Профессор Ю. Г. Оксман вспоминал в одном из своих писем (2 июня 1963 года), что в июле 1921 года — совсем незадолго до гибели — «Гумилев принял у себя в Доме искусств поэта А. И. Венедиктова, бывшего колчаковского офицера, перед тем освобожденного из тюрьмы, активного участника литературной жизни Омска 1919 г. А. И. Венедиктов передал Гумилеву как редактору отдела «Поэзия» альманаха «Литерат. Мысль» свою поэму «Мэри из Владивостока». (В начале 20-х годов мы все ее очень ценили!). Поэма очень понравилась Гумилеву, и он рекомендовал ее для печати. Рукопись поэмы, с рекомендательной отметкой Гумилева, была взята у Гумилева при аресте и вместе со всеми другими возвращена родным после его расстрела».[77]
Участникам «Зеленой лампы» было что вспомнить и о чем поговорить — с оглядкой, но, видимо, с достаточной мерой откровенности...

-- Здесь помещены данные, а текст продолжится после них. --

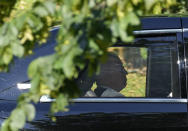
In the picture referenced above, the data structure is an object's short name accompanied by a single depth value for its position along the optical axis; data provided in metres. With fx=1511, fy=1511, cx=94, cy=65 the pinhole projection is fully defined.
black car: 11.78
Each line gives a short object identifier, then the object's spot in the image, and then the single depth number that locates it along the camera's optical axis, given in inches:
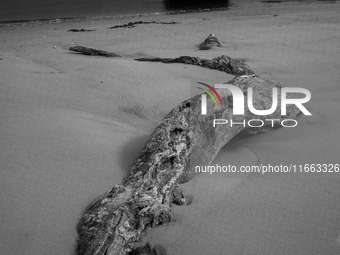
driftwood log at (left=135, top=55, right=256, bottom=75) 193.2
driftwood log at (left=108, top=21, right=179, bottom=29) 450.2
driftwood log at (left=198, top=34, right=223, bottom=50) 281.9
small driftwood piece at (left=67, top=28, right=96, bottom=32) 432.1
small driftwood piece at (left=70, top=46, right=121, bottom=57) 234.3
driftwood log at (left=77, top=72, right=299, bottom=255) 74.7
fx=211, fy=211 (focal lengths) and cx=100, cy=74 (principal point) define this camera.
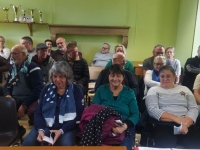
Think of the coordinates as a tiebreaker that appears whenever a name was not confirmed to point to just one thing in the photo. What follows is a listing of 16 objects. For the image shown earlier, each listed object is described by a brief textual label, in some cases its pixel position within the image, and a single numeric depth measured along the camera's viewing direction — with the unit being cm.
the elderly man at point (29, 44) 411
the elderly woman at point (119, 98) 195
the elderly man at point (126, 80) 248
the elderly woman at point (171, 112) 191
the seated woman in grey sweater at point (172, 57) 395
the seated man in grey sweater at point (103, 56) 470
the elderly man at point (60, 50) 386
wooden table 124
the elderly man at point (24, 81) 238
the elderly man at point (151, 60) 377
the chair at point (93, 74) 349
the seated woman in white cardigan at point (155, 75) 293
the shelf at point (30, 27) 471
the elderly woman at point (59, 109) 178
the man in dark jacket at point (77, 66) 308
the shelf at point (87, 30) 473
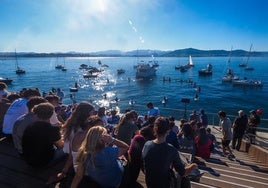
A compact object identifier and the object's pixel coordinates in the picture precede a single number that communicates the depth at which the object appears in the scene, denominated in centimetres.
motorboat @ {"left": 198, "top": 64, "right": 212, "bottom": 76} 9570
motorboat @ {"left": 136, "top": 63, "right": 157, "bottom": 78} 8181
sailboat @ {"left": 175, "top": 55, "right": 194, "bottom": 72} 11481
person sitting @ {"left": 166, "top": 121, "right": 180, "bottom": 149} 543
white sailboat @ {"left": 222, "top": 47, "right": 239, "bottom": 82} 7421
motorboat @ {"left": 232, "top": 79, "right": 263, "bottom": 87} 6412
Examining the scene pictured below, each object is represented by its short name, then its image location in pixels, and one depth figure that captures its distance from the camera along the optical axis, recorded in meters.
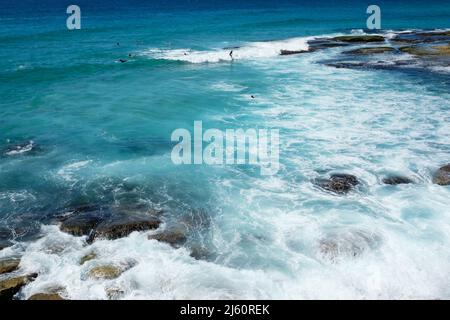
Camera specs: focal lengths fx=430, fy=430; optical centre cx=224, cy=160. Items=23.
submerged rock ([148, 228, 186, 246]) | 16.48
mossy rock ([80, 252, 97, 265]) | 15.20
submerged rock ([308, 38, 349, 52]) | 59.32
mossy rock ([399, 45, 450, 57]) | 48.91
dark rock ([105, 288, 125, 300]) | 13.63
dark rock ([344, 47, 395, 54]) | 53.00
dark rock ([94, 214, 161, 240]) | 16.77
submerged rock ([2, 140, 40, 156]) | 25.36
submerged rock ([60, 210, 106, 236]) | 17.00
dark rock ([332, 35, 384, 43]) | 60.91
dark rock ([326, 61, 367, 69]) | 46.97
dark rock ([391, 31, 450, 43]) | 58.25
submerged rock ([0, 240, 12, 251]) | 16.19
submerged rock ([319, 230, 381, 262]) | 15.56
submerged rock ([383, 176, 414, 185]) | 20.91
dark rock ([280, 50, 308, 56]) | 57.22
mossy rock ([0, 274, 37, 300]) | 13.51
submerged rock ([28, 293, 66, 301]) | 13.38
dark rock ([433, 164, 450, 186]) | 20.64
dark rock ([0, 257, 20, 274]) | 14.63
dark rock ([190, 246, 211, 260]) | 15.77
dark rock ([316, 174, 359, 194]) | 20.42
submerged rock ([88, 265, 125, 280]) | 14.37
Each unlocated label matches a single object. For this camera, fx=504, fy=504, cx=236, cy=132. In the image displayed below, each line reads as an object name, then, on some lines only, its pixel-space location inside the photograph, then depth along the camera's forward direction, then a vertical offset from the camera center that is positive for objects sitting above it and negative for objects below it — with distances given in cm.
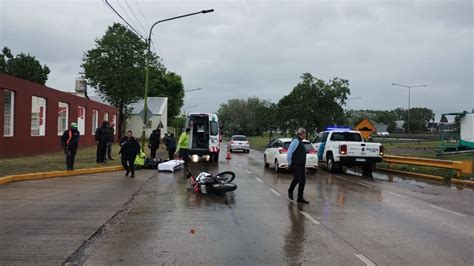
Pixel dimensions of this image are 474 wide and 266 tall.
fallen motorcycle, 1266 -132
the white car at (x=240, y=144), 4222 -93
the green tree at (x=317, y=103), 4150 +268
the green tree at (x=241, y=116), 12044 +436
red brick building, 2248 +69
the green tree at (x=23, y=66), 8225 +1024
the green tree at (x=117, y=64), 4562 +605
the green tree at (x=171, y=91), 7688 +650
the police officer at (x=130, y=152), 1738 -74
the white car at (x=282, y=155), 2036 -87
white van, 2634 -10
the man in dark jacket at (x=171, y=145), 2359 -63
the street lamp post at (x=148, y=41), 2606 +472
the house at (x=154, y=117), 6488 +204
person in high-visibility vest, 2086 -59
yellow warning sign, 2783 +43
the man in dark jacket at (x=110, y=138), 2219 -34
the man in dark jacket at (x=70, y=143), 1698 -46
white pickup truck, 2128 -65
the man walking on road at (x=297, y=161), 1201 -64
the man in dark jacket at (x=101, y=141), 2114 -46
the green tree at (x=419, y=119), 15025 +578
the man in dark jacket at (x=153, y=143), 2475 -57
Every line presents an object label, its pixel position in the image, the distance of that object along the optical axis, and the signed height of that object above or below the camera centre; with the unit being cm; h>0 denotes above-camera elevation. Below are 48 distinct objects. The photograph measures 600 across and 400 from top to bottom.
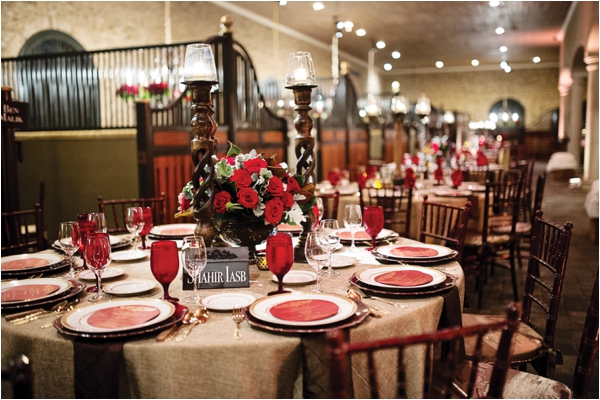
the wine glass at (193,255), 168 -29
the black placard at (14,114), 443 +39
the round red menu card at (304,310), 155 -43
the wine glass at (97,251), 167 -27
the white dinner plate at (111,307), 147 -43
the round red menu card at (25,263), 215 -40
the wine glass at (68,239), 201 -28
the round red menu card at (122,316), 150 -43
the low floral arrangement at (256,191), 207 -12
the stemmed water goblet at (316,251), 179 -29
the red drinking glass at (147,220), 237 -25
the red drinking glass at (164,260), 167 -29
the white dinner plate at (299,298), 150 -43
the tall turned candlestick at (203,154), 215 +2
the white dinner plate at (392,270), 183 -41
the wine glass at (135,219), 233 -24
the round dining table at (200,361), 141 -51
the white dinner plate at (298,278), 196 -43
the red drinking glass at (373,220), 236 -26
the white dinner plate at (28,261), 214 -39
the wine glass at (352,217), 240 -25
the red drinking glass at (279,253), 170 -28
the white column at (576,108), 1291 +111
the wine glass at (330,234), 188 -27
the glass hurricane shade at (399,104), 557 +53
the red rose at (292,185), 216 -10
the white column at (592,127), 964 +51
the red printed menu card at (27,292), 174 -42
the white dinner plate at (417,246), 223 -39
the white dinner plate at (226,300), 169 -44
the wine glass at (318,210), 250 -23
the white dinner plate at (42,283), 182 -41
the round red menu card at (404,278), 187 -41
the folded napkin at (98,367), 141 -52
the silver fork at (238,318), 148 -45
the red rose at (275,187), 209 -10
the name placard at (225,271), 191 -38
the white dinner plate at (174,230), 271 -35
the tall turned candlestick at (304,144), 239 +7
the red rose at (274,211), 207 -19
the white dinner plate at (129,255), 231 -40
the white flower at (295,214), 215 -21
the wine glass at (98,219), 224 -23
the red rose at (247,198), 204 -14
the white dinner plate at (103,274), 204 -42
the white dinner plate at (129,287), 184 -43
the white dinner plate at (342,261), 220 -41
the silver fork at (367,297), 173 -45
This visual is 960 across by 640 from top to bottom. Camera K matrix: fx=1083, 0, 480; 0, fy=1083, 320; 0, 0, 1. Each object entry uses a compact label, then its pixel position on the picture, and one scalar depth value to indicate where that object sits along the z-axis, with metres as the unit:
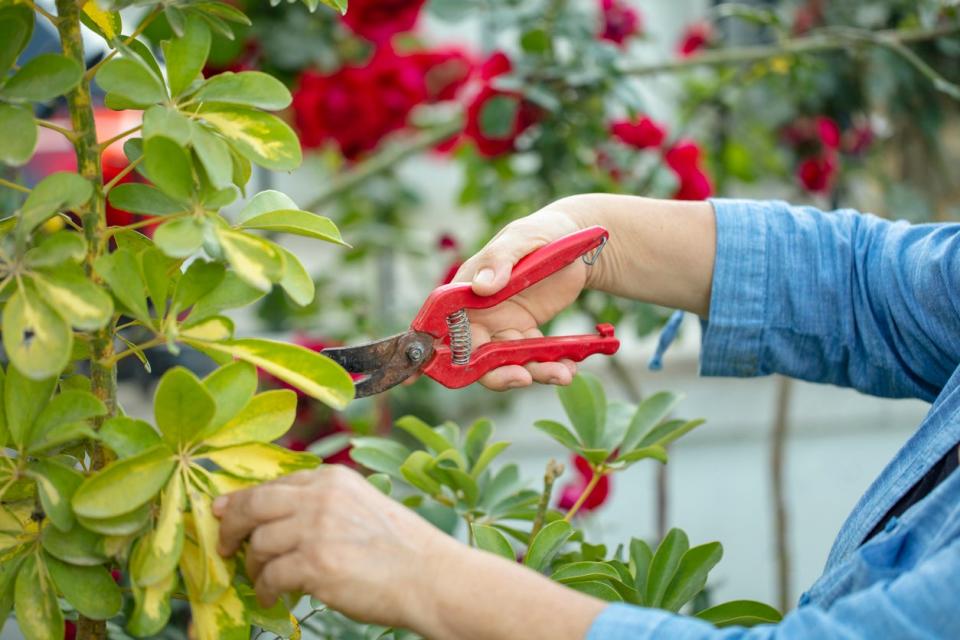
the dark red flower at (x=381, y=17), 1.43
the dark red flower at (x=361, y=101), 1.46
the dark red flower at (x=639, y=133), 1.43
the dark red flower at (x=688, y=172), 1.39
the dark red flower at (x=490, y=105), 1.37
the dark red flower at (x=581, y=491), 1.18
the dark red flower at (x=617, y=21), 1.50
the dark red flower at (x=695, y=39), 1.66
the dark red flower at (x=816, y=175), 1.62
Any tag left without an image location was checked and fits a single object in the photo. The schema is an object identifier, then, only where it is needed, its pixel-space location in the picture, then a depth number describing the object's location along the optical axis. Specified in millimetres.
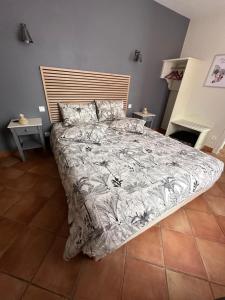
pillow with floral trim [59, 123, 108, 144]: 1890
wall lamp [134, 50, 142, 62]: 2682
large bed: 933
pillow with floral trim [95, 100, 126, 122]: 2592
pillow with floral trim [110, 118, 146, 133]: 2383
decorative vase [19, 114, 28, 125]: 1984
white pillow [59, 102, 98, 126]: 2275
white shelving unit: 2895
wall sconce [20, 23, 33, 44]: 1694
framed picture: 2689
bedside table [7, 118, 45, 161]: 1965
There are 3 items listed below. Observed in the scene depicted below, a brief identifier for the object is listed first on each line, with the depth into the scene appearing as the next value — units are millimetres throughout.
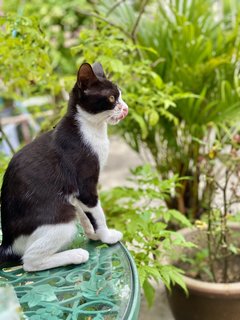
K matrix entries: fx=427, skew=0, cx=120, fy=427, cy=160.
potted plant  1742
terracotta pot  1722
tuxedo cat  1172
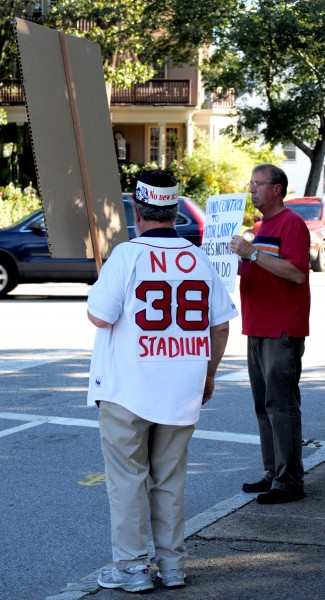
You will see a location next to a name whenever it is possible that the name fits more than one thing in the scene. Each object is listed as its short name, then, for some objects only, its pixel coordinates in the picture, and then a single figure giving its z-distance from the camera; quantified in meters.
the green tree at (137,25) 29.36
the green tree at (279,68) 31.88
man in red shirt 5.92
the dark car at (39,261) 18.98
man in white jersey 4.45
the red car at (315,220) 24.50
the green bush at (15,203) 28.50
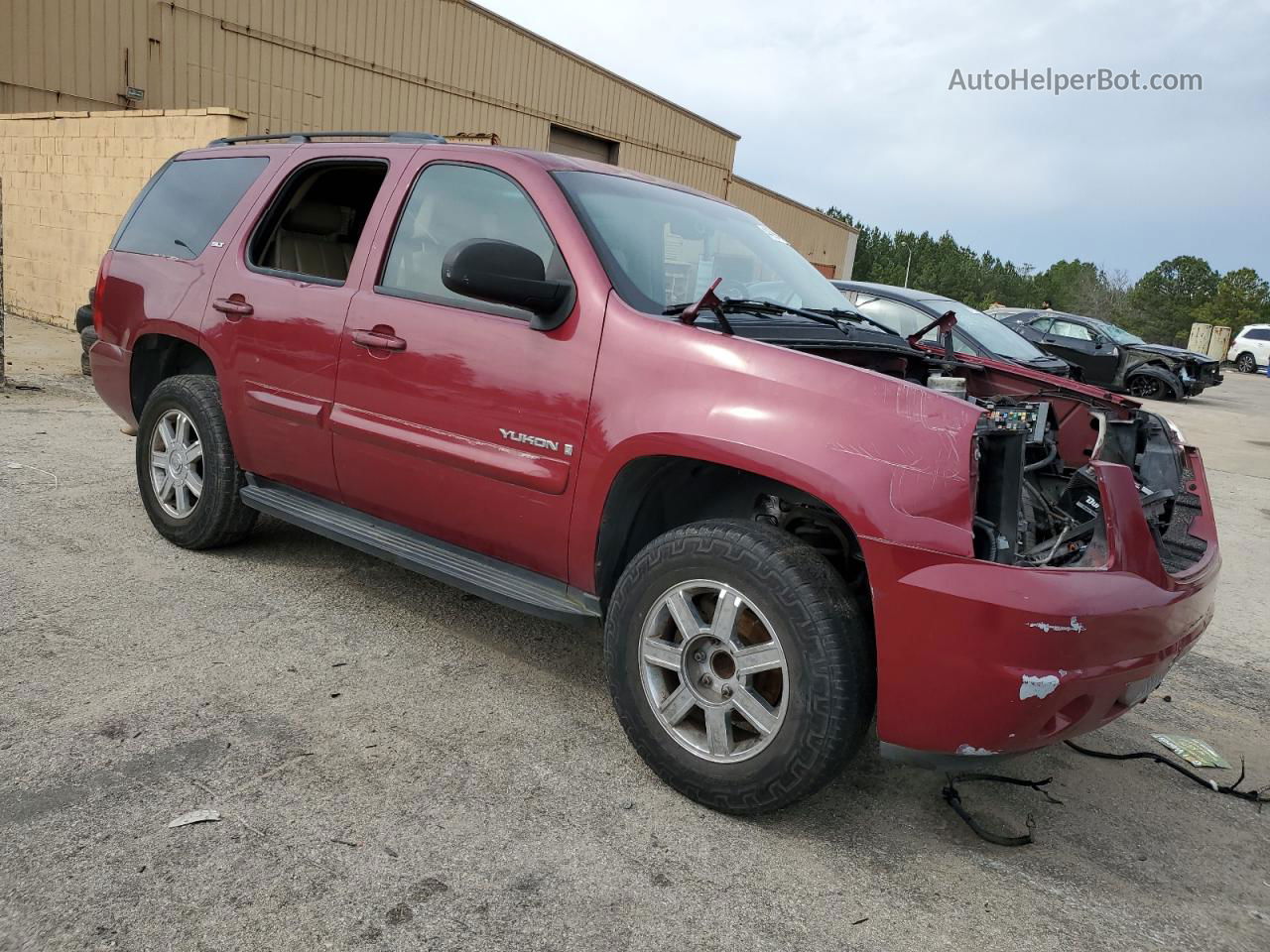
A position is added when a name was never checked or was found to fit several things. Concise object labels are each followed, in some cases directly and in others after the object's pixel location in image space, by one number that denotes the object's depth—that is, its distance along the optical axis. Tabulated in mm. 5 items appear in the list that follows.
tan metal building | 13586
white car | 34844
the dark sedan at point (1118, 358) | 18578
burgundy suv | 2395
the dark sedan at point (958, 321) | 8781
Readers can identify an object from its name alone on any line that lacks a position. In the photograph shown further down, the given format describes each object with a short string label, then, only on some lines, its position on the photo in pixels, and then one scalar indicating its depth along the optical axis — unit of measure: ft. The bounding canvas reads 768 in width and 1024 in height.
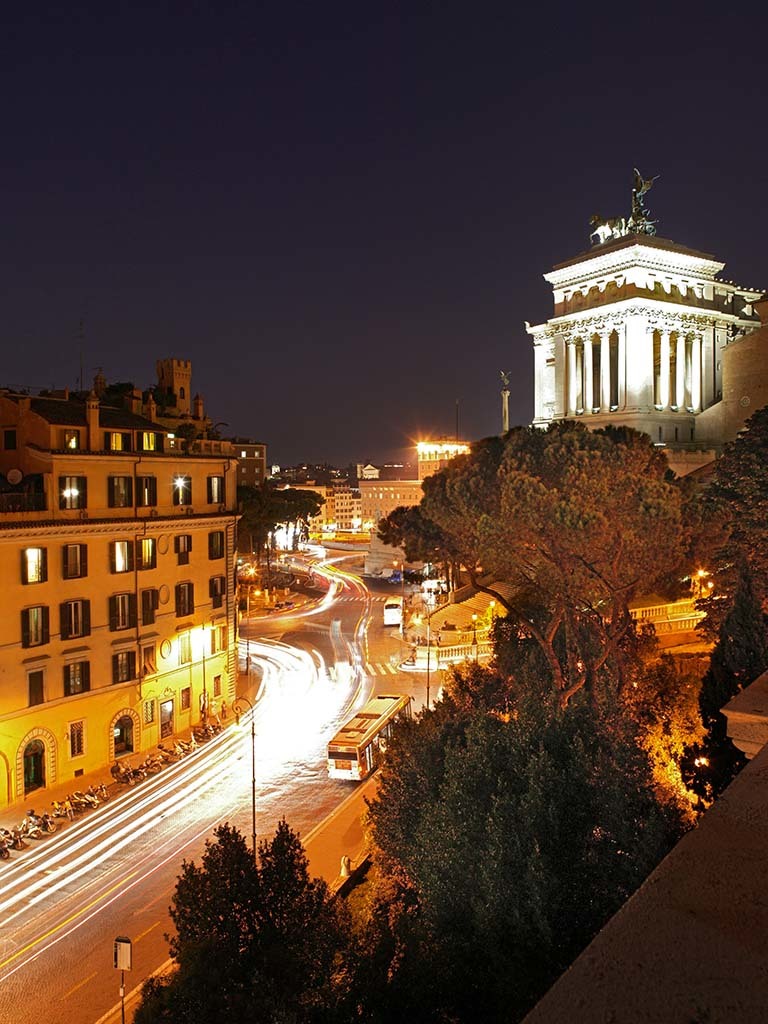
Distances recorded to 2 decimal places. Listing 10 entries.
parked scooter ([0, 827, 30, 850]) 80.84
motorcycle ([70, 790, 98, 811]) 89.45
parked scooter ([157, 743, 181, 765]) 105.41
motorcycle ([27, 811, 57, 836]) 84.07
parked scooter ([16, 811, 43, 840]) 82.82
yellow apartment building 93.56
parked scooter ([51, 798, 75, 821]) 87.45
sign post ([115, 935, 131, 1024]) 51.47
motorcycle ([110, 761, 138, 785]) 98.17
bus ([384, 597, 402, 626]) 203.21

В феврале 1922 года «Новая русская книга» напечатала следующие биографические сведения об Ауслендере «... в 1918—19 гг. жил в Омске. Был одним из руководителей газеты «Сибирская речь», участвовал в литературных вечерах и собеседованиях. Написал брошюру «Адмирал Колчак» и роман «Видения жизни»; часть романа печаталась в фельетонах «Сибирской речи». Перед самой сдачей Омска советским войскам он выехал на лошадях — дальнейшая судьба его неизвестна». Вряд ли Ауслендер, появившийся в Москве, испытал удовольствие, узнав об этой публикации.